▶ How to complete this task
The answer must reproduce the listing exactly, with every picture left out.

▶ Recorded data
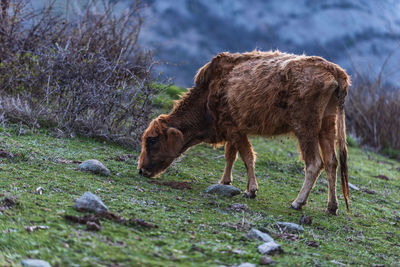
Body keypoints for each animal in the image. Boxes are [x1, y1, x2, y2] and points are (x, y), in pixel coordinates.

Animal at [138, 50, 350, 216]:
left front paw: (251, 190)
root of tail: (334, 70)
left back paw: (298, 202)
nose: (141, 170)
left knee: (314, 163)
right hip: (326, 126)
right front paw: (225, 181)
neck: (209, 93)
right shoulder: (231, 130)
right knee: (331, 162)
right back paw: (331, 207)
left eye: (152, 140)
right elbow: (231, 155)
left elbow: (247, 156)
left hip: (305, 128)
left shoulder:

▶ Written solution
Body keypoints for each animal in the image. Boxes are [x1, y1, x2, y2] and points are (x, y), in pixel coordinates.

Animal at [138, 50, 350, 216]:
left front paw: (251, 190)
root of tail: (334, 70)
left back paw: (298, 202)
nose: (141, 170)
left knee: (314, 163)
right hip: (326, 126)
right front paw: (225, 181)
neck: (209, 93)
right shoulder: (231, 130)
right knee: (331, 162)
right back paw: (331, 207)
left eye: (152, 140)
right elbow: (231, 155)
left elbow: (247, 156)
left hip: (305, 128)
left shoulder:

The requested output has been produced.